Claudel bâtisseur de théâtre

Paul Claudel naît dramaturge en pleine période de théâtre symboliste, et ce mouvement ne pose pas d’autre question que l’entière et radicale redéfinition du théâtre, restaurant le verbe poétique sur la scène théâtrale, mettant en cause tout effet de mimèsis, et pour cela dénonçant la moindre présence du décor, dénonçant la présence même de l’acteur sur scène. Les pétitions de principe qui se multiplient alors peuvent bien paraître puériles à force de se révéler irréalistes, mais il demeure la radicalité des discours qui, elle, doit être prise au sérieux. Lugné-Poe lui-même est partie prenante de ce nouveau théâtre. Mais c’est aussi le cas de Paul Claudel.
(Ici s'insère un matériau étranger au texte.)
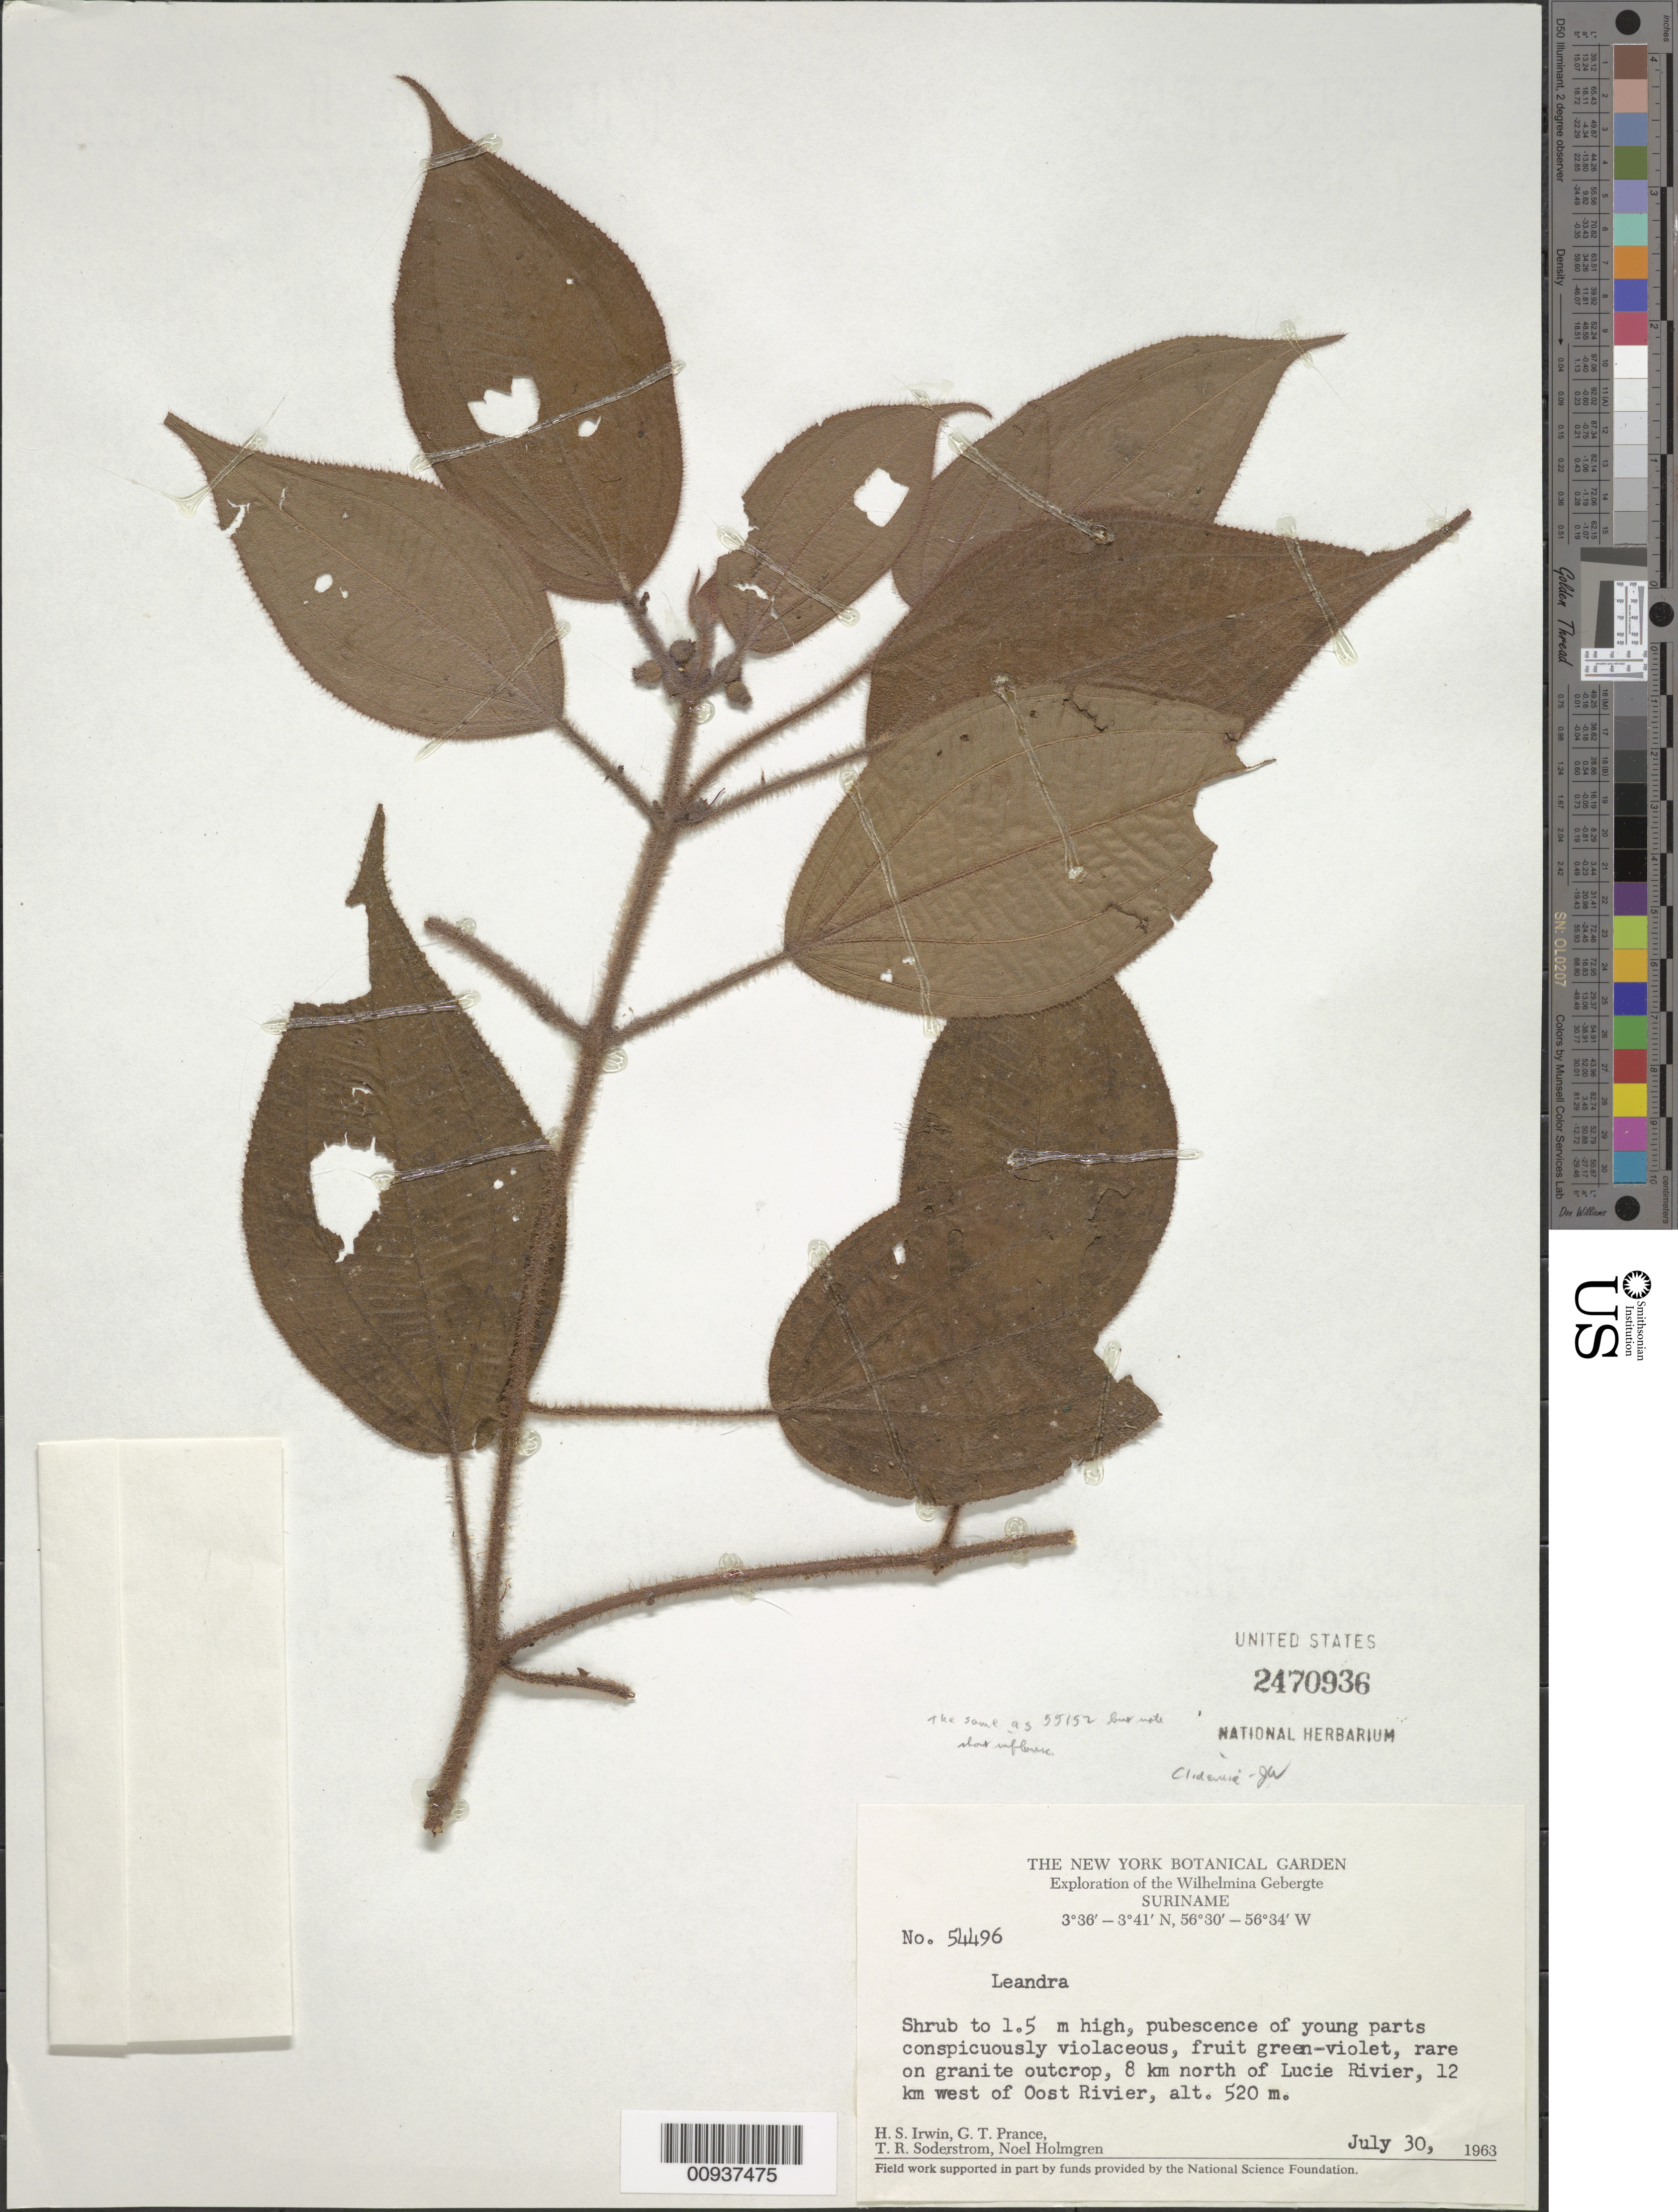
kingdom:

Le dramaturge prend au sérieux la crise du symbole et y travaille depuis son premier drame (Tête d’or), il prend aussi au sérieux cette nécessité de repenser le théâtre de fond en comble. Or, mêler le catholicisme à cette entreprise revient à dresser devant elle un écran très opaque (source d’aveuglement) et très épais (source de surdité). Aussi indiscutable que soit la foi catholique de Paul Claudel, le dramaturge a toujours su trouver en lui des chemins libres et inédits, que sa foi ne pouvait brider en aucune manière, d’autant plus qu’à sa façon, elle servait son projet. Paul Claudel, jusqu’au Soulier de satin, s’est appliqué à mettre en oeuvre ses idées novatrices sur le théâtre, et toutes les petites pièces qui ont suivi ont été pour lui le moyen de forcer le trait, presque de caricaturer, les propositions définitionnelles de son projet. Il semble en effet que l’aspect novateur de son théâtre soit longtemps resté lettre morte, comme son oeuvre n’a suscité, pendant une période conséquente, que le silence.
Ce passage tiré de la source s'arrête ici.